Auch der Obduktionsbericht des verstorbenen Soldaten ergab keine Klarheit. Die Staatsanwaltschaft Lüneburg teilte mit, der junge Mann sei laut den Pathologen an einer Sepsis, einer Art Blutvergiftung durch eine dramatisch eskalierte Entzündung im Körper gestorben. Was das ungewöhnliche Phänomen ausgelöst habe, sei noch unklar.
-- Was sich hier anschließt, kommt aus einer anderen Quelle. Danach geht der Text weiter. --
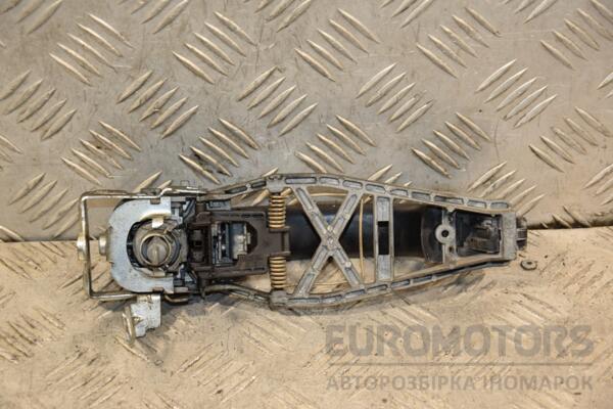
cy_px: 204
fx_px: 1686
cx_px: 306
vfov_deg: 13.8
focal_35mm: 99
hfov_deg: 20.6
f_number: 5.3
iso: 800
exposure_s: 1/125
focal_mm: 66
Die Bundeswehrführung gibt sich ähnlich ratlos. Im Bericht heißt es, bisher gebe es noch "keine stichhaltige Erklärung für das Gesamtbild an Ereignissen und Auffälligkeiten dieses Ausbildungstages". Allerdings würden zwei Untersuchungsteams alle Details, von der Laufstrecke bis hin zu möglichen Fehlern der Ausbilder, weiter intensiv untersuchen.

Die Opposition kritisierte das Ministerium scharf. Alexander Neu von den Linken sagte, er habe von Beginn an nach einem Strafmarsch gefragt, wurde aber mit "einem unverschämten und höhnischem Unterton" abgewimmelt. "Ich hoffe, das Ministerium klärt nun auf", sagte Neu, "jede weitere Verharmlosung schadet nur dem Image der Truppe".